The available accreditation statuses, elements reviewed and look-back periods are specified in the standards and guidelines for the selected Evaluation Option. 

For First and Renewal Surveys, the accredited status is valid for up to 36 months.

9.15.2014 PHQ: Evidence for seeking input from consumer representatives What evidence must an organization provide to meet the requirement for seeking input from consumer representatives?

The organization must provide a documented process for seeking and receiving input from consumers or consumer groups, and provide reports or materials showing that feedback was solicited and received.
The solicitation must address measures included in the program and how information about physicians is reported.
NCQA defines “consumers” as a non-health care professionals who have, or would, utilize health care services. NCQA defines “consumer groups” as organizations that advocate for people who are actual or potential users of health care services.

PHQ 2013

9.15.2014 Osteoporosis Management in Women Who Had a Fracture Step 4 states to exclude members who received a dispensed prescription or had an active prescription to treat osteoporosis during the 365 days (12 months) prior to the IESD. Define “active prescription.”

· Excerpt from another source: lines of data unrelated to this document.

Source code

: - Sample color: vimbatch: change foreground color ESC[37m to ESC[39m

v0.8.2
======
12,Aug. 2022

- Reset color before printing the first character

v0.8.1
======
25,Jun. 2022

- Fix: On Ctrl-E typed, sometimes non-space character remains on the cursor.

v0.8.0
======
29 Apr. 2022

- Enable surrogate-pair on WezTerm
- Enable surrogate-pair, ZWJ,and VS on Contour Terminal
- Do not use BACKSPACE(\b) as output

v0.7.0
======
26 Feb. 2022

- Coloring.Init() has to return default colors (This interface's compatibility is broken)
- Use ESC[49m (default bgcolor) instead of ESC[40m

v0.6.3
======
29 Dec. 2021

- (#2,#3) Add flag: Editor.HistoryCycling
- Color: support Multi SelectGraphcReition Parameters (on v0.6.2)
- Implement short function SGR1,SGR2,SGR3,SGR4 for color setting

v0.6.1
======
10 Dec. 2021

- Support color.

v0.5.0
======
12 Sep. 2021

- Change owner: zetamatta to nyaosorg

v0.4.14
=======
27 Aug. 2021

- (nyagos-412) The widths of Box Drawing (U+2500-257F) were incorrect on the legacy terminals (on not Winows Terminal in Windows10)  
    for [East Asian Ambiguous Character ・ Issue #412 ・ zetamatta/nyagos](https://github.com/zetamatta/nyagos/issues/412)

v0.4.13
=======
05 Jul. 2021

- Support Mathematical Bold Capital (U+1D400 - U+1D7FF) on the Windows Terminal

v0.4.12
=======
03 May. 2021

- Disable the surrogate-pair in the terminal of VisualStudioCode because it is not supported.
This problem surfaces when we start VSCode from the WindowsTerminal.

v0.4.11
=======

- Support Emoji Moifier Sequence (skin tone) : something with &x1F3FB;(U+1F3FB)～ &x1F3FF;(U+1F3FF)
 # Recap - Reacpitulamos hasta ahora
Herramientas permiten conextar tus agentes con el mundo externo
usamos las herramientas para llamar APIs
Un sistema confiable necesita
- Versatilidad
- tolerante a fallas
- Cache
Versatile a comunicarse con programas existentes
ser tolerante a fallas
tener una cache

 An “active prescription” means that a member has a surplus of medication to take from a prescription dispensed previously. Therefore, in step 4 (required exclusions), the member is excluded if a prescription was dispensed during the 12 months prior to the IESD, or prior to that time frame if the member has remaining pills to take in the 12 months prior to the IESD.

 

HEDIS 2015

9.15.2014 General Guidelines In the draft MY 2014 P4P Manual published in September 2014, there is no mention of whether to apply a “14-day” rule to administrative data for numerators that require more than one service. It does mention to apply this rule in the new HbA1c 2 tests numerator for Diabetes Care. Should we apply this to CIS and HPV for P4P, as we will do for HEDIS 2015?

 
The “14 day” rule was added to the CDC specification because P4P had not adopted HEDIS 2015 General Guideline 44 for the September release of the MY 2014 P4P Manual. The guideline will be adapted for P4P and added to the final version of the MY 2014 P4P Manual, which will be released on December 1, 2014. This guideline, like HEDIS, will also apply to the CIS and HPV P4P measures, along with the Two HbA1c Tests indicator in the CDC measure.